Number of responses to the active response port in the presence of the DS+ by sham-operated GTs (n = 9) and STs (n = 10) and rats with SAP-induced losses of the BF cholinergic system (STs, n = 9; GTs, n = 8). a, Number of active responses for sessions during which the DS+ was presented (right cluster of bars). In the presence of the DS+, sham-operated GTs generated more responses to the active response port than STs and deafferented GTs (see Results for ANOVA; multiple comparisons: *p < 0.05; **p < 0.01). Video-based analyses of a subset of rats for which videos were available (see Materials and Methods; ST sham, n = 5; ST SAP, n = 5; GT sham, n = 3; GT SAP, n = 6) further indicated that the relatively high levels of DS+-evoked active responses in sham-operated GTs observed throughout the session (a) occurred, although insignificantly, during the 4 s period after the onset of the DS+ (b) and, significantly, during the 26 s periods outside the presence of the DS+ (c). There were no significant effects of phenotype, SAP lesion, or of the interaction between the two factors on responses to the inactive port in either stimulus condition (see Results for ANOVA; data not shown). d, Number of orientation responses toward the DS+ relative to the total number of stimulus presentations during reinstatement sessions.
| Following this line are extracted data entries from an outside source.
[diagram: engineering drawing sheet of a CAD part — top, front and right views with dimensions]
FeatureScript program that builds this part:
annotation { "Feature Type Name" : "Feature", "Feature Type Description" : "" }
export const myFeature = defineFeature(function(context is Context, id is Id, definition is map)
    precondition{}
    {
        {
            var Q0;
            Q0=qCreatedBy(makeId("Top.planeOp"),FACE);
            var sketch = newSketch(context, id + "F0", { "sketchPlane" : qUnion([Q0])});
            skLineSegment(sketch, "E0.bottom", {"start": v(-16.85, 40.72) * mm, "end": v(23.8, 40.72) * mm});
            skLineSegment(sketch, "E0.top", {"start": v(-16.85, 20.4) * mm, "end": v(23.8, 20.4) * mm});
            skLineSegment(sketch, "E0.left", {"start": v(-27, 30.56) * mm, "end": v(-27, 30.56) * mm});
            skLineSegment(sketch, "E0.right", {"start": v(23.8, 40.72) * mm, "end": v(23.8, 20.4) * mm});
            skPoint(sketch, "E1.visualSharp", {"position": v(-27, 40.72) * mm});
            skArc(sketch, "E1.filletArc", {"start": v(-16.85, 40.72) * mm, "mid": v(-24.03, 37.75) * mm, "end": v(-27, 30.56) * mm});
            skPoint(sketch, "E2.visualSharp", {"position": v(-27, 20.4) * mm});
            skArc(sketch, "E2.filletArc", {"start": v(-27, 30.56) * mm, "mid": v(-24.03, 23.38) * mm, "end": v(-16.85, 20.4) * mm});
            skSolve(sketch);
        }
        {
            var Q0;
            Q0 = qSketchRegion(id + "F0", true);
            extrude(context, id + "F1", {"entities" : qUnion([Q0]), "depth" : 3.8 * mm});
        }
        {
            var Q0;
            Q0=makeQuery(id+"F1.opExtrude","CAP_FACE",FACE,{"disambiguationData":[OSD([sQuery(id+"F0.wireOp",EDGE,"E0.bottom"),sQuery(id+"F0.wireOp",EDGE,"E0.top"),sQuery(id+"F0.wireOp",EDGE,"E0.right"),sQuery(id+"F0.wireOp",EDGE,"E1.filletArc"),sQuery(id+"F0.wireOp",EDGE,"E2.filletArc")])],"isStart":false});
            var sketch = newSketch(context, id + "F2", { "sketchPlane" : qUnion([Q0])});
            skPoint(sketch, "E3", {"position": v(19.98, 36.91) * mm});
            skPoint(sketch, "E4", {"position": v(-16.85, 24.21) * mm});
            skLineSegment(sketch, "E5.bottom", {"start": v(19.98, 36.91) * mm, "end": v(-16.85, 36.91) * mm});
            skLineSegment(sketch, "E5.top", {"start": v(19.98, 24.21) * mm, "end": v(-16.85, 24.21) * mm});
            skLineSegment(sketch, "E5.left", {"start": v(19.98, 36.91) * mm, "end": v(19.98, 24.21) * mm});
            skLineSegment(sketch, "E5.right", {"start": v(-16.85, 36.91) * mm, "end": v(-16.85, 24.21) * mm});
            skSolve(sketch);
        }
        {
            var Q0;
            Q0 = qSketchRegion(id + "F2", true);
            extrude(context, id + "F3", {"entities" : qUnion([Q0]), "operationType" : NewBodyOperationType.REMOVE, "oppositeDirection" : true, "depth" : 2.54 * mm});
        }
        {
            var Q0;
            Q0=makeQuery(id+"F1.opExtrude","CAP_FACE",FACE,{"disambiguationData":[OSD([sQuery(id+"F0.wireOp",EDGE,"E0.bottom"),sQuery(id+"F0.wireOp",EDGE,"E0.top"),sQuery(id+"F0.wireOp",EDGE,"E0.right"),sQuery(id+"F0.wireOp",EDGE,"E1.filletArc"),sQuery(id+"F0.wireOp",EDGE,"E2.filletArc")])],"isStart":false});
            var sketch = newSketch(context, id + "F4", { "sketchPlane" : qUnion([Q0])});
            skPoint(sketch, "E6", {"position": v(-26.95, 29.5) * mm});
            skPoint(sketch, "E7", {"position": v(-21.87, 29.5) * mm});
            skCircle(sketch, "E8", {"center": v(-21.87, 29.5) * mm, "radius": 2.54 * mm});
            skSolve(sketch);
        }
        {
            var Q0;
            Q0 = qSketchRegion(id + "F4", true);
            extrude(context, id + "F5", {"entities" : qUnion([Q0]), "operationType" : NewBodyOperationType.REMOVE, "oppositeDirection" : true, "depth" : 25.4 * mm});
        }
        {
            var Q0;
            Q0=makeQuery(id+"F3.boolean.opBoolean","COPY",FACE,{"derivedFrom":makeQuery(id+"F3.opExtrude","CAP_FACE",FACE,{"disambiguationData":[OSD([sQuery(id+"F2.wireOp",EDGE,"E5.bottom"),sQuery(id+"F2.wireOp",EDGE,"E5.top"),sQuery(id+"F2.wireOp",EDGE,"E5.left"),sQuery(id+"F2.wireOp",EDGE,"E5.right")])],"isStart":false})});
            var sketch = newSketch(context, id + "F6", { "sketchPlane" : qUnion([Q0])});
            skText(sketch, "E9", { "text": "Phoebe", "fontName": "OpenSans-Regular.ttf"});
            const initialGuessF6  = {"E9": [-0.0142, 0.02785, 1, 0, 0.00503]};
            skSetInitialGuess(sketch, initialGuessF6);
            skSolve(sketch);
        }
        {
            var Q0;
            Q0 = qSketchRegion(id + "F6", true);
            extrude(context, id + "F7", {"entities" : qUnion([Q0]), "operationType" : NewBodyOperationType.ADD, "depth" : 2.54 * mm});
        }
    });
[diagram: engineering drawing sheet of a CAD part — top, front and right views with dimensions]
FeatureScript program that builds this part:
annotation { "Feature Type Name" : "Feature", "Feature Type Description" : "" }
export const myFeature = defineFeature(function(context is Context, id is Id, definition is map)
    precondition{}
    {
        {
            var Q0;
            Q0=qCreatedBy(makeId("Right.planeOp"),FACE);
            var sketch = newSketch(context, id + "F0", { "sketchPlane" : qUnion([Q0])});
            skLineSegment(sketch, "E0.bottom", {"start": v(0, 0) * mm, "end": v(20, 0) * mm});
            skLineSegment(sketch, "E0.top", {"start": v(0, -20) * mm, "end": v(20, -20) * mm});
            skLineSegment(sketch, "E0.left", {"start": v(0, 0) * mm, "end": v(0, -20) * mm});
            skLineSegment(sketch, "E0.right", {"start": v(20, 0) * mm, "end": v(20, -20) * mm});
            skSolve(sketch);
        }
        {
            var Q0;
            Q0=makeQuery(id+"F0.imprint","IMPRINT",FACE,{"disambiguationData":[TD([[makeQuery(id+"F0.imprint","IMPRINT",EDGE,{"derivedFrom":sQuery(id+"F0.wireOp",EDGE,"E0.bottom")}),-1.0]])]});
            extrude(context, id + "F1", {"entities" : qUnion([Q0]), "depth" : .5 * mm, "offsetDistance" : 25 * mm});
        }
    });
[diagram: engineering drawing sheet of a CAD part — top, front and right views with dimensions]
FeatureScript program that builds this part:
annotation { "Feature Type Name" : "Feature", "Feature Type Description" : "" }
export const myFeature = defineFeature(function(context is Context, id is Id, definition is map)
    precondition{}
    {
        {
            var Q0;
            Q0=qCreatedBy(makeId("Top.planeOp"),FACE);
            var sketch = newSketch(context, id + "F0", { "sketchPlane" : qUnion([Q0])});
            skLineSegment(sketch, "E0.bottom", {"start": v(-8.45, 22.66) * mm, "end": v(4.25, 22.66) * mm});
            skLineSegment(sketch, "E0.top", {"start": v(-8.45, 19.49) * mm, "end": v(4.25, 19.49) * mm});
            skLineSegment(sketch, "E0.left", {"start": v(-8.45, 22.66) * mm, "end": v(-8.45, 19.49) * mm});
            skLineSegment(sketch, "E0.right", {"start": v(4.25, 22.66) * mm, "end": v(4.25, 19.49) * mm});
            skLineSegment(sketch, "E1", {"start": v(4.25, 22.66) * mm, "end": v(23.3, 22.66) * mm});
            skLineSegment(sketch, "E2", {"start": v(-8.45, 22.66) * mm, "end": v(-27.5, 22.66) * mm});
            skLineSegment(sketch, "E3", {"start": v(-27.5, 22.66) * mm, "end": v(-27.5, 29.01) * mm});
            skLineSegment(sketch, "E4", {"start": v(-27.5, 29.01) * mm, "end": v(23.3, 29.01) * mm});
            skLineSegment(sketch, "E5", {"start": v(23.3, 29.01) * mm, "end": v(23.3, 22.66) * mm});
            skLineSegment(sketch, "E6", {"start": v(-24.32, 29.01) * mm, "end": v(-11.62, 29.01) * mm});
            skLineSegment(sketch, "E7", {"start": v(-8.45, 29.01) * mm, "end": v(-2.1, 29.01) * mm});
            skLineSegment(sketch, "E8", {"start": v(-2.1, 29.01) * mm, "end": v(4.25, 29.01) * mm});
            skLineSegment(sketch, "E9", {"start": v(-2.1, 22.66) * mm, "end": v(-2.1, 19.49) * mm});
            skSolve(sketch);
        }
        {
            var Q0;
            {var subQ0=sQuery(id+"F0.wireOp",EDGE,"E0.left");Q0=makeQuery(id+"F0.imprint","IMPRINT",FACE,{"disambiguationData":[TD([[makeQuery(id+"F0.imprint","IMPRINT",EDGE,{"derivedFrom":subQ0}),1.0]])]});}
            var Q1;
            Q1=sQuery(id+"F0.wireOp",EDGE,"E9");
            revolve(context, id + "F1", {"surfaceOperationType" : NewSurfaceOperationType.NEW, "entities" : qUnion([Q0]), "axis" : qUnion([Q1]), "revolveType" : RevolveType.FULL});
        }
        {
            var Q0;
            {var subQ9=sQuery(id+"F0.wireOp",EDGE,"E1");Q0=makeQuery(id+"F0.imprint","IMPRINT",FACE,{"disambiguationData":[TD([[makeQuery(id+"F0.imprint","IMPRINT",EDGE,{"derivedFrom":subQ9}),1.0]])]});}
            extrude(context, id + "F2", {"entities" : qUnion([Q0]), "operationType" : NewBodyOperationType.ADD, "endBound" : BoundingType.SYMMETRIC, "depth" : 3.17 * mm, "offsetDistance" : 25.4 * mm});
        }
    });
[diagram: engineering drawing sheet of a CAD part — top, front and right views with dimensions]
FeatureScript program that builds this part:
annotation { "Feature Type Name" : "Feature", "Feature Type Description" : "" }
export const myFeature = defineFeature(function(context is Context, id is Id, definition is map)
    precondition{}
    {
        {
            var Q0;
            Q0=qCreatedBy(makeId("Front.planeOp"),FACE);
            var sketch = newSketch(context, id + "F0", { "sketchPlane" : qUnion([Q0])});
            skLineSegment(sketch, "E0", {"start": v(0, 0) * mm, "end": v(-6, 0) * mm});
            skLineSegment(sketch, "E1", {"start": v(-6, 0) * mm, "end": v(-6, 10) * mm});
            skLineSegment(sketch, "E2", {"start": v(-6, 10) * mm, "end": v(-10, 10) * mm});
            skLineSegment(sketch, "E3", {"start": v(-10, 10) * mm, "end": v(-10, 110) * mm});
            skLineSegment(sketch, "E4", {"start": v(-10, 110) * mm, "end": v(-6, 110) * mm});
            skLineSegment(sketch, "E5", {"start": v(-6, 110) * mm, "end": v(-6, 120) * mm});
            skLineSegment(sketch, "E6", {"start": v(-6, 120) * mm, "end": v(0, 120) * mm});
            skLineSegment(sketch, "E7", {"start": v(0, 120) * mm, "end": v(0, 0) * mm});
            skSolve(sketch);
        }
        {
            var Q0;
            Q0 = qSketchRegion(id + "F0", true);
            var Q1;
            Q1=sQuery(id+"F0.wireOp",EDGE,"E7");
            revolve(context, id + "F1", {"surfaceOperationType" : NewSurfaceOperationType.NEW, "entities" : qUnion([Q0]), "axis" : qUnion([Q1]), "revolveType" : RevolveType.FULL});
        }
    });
Rats of both phenotypes and lesion status exhibited statistically similar orientation rates to the DS+. Compared with GTs with cholinergic losses and sham-operated STs, sham-operated GTs were >3 times more likely to exhibit a response to the active nose port if they exhibited an orientation response in that trial (see Results).
Figure 7.
Figure 7.
ChAT-IR neurons on coronal sections from sham-operated (ad) and SAP-lesioned (il) rats at AP levels −0.4, −0.9, −1.1, and −1.4 relative to bregma. Red arrows in b, j, and c indicate tracts produced by insertion of the infusion needle. The number of ChAT-IR neurons was estimated in two subregions of the basal forebrain: nbM and vbf (consisting of SI, MCPO, and HDB). Schematic drawings from each corresponding AP (middle column; eh) illustrate the representative distribution of ChAT-IR neurons (blue dots) for sham-operated and the pattern of remaining neurons after SAP lesions (red dots; scale for all photomicrographs, in the bottom right corner in l:200 μm).
Figure 8.
Figure 8.
Semiquantitative estimates of ChAT-IR neurons in the two subregions of the basal forebrain (nbM, vbf; see also Fig. 7) of sham-operated STs (filled red circles; a) and GTs (filled blue circles; b) and after infusions of the cholinotoxin SAP (empty red and blue circles in c, nbM, and d, vbf; ST sham: n = 10; GT sham: n = 9; ST SAP: n = 9; GT SAP: n = 8; AP levels: 1: −0.2 to −0.5 mm relative to bregma; 2: −0.6 to −0.9 mm; 3: −1.0 to −1.2 mm; 4: −1.3 to −1.5 mm]. Post hoc comparisons of main effects of AP level reflected in a that estimates at levels 1, 2, and 3 all differed from each other and in b that estimates at all levels differed from each other. For c, the results of post hoc comparisons of effects of AP levels are indicated (**p < 0.01, ***p < 0.001). A significant interaction between the effects of phenotype and AP levels on residual nbM neuron number estimates (c) reflected a lower number of residual cells at AP level 3 (p = 0.036) in STs compared with GTs.